Bootstrap Token Escrowed but New Users Not Granted Secure Token

eaititig
New Contributor III

I've noticed recently that a number of our brand new deploy machines are getting their bootstrap token escrowed properly but when the user logs on for the first time, they're not getting a secure token -- meaning we have to then manually grant a secure token using a known account which has one.

Any ideas why JAMF isn't issuing secure tokens to new users?

 

3 REPLIES 3

AJPinto
Esteemed Contributor

Bootstrap Token ≠ Secure Token, and Jamf does not have the capability to grant Secure Tokens to users by design of Apples framtworks, macOS does this in and of itself.

How to issue Secure Tokens:

  • The first account to log in to macOS will automatically be issued a Secure Token.
  • Admin accounts are issued Secure Tokens as they log in, even if they are not the first account to log in.
  • Standard accounts must be manually granted a Secure Token if they are not the first account to log in to macOS.

Note: You cannot use a Bootstrap Token to generate a Secure Token. Only an account with a Secure Token, can give another account a Secure Token. The general concept of Secure Tokens is to in fact limit Bootstrap Tokens functionality.

eaititig
New Contributor III

Errr ... the whole point of a Bootstrap Token is to grant a Secure Token to the user.

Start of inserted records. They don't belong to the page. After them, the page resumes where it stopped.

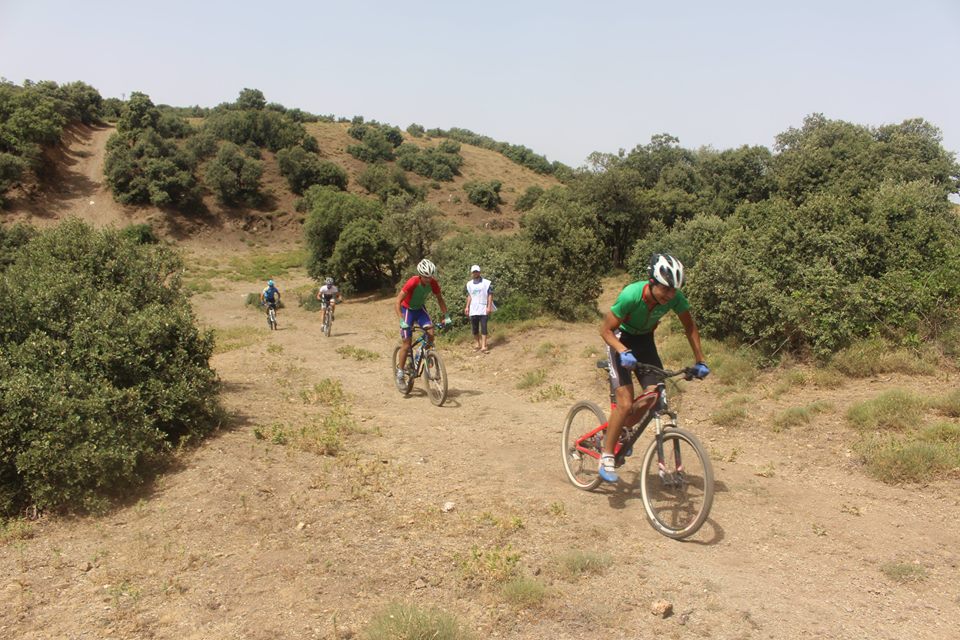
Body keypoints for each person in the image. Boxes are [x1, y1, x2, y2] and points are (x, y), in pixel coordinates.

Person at [598, 254, 710, 483]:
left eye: (674, 290)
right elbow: (605, 331)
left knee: (654, 394)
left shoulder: (674, 299)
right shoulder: (631, 295)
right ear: (652, 281)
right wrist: (622, 351)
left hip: (644, 341)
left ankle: (619, 431)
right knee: (626, 402)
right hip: (620, 338)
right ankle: (606, 454)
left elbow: (689, 326)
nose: (670, 295)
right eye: (666, 289)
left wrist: (700, 361)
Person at [395, 259, 451, 384]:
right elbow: (397, 301)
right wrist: (401, 320)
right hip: (407, 310)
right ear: (420, 275)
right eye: (426, 277)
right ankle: (400, 371)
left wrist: (446, 316)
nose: (428, 279)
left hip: (420, 310)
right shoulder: (412, 282)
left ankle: (422, 353)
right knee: (406, 343)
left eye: (430, 277)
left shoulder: (433, 283)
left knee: (431, 334)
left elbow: (440, 299)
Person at [463, 264, 494, 353]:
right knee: (475, 328)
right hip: (473, 308)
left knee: (484, 327)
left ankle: (484, 346)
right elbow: (469, 295)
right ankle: (477, 344)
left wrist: (489, 306)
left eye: (477, 271)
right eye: (474, 272)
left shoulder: (486, 283)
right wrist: (467, 307)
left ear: (479, 272)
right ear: (472, 273)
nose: (475, 273)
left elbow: (490, 294)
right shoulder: (469, 284)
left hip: (483, 307)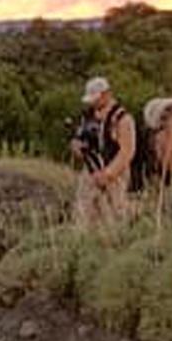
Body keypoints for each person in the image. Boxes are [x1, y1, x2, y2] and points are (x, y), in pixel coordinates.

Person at [72, 76, 135, 231]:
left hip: (114, 175)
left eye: (95, 98)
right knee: (83, 215)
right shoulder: (87, 117)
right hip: (90, 171)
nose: (92, 103)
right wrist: (77, 147)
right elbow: (80, 139)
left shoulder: (122, 119)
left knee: (113, 219)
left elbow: (127, 151)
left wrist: (108, 174)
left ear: (106, 94)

See the definition of Bootstrap Token:-

"An MDM-based feature that automatically provides a secure token on all mobile accounts. Specifically, a bootstrap token is used to help with granting a secure token to both mobile accounts and to the optional device enrolment-created administrator account (“managed administrator”). In macOS 11 or later, the bootstrap token can grant a secure token to any user logging in to a Mac computer, including local user accounts."

 

AJPinto
Esteemed Contributor

Bah, I crossed bootstrap token and root. Mobile Accounts require domain binding, most people don't do that anymore and I honestly was not thinking about that. However, yes if you domain bind every mobile account should bet a Secure Token.

 

That article does tell you what MDM can do with Secure Tokens all though not very clearly. MDM can deploy OS updates and use the Erase All Contents and Setting Command. MDM cannot grant users Secure Tokens, Secure Tokens are granted through the methods I mentioned before.

 

For a Mac with macOS 11 or later, the bootstrap token may also be used for more than just granting secure tokens to existing user accounts. On a Mac computer with Apple silicon, the bootstrap token—if available and when managed using MDM—can be used to:

For a Mac with macOS 10.15.4 or later, when a user who is secure token enabled logs in for the first time, a bootstrap token is generated and escrowed to MDM. A bootstrap token can also be generated and escrowed to MDM using the profiles command-line tool, if needed.

  • Create new users when they first log in with Platform SSO (macOS 13 or later).

  • Silently authorize an Erase All Content and Settings MDM command (macOS 12.0.1 or later).

  • Authorize the installation of software updates.